• **SUPPLIED MATERIAL**
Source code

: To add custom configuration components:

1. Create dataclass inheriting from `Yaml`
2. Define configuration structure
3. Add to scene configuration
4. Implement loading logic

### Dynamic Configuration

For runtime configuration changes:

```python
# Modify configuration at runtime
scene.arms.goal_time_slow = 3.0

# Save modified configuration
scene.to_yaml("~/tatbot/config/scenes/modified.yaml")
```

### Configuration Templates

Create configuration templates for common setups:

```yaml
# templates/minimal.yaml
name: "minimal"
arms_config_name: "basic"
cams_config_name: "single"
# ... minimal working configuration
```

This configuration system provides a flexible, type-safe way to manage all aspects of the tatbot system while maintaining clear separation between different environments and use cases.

==

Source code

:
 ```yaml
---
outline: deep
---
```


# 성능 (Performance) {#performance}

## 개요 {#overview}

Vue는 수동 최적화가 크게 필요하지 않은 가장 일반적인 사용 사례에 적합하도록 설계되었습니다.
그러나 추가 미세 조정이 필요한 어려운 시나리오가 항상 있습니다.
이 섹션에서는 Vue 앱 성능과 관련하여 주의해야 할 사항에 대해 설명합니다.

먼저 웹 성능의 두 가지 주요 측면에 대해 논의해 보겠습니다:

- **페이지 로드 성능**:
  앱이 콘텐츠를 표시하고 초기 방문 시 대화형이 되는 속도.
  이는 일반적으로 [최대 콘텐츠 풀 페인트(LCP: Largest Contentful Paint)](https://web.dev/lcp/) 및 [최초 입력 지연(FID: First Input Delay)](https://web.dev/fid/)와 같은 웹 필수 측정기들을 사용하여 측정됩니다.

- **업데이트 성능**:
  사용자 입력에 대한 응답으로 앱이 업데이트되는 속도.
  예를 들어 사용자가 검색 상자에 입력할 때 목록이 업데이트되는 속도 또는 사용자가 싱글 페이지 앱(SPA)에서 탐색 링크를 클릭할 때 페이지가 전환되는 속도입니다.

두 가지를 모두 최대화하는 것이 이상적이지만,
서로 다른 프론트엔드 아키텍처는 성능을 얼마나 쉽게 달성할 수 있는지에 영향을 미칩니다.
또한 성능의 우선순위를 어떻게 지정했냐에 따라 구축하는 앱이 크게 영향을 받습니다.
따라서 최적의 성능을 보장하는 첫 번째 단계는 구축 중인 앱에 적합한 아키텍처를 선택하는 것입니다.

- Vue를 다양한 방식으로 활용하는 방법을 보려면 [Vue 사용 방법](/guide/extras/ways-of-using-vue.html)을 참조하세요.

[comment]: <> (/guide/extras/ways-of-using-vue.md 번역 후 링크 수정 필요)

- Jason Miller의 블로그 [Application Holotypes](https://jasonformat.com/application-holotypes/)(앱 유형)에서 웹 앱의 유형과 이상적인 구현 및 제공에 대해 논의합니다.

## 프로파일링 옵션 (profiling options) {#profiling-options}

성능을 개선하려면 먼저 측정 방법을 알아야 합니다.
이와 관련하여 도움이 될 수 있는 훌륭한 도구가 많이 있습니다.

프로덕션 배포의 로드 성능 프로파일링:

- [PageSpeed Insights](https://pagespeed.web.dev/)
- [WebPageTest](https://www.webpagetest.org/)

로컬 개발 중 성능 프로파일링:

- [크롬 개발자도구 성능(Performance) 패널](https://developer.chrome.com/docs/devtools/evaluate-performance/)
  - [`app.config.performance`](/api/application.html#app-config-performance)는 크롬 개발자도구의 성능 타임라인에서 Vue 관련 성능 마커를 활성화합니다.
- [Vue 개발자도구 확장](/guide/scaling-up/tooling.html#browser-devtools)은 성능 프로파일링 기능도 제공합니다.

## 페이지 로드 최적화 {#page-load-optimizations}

• **PROBLEM**
Copy every line of the records above that contains "프로파일링".

• **YOUR SOLUTION**
## 프로파일링 옵션 (profiling options) {#profiling-options}
프로덕션 배포의 로드 성능 프로파일링:
로컬 개발 중 성능 프로파일링:
- [Vue 개발자도구 확장](/guide/scaling-up/tooling.html#browser-devtools)은 성능 프로파일링 기능도 제공합니다.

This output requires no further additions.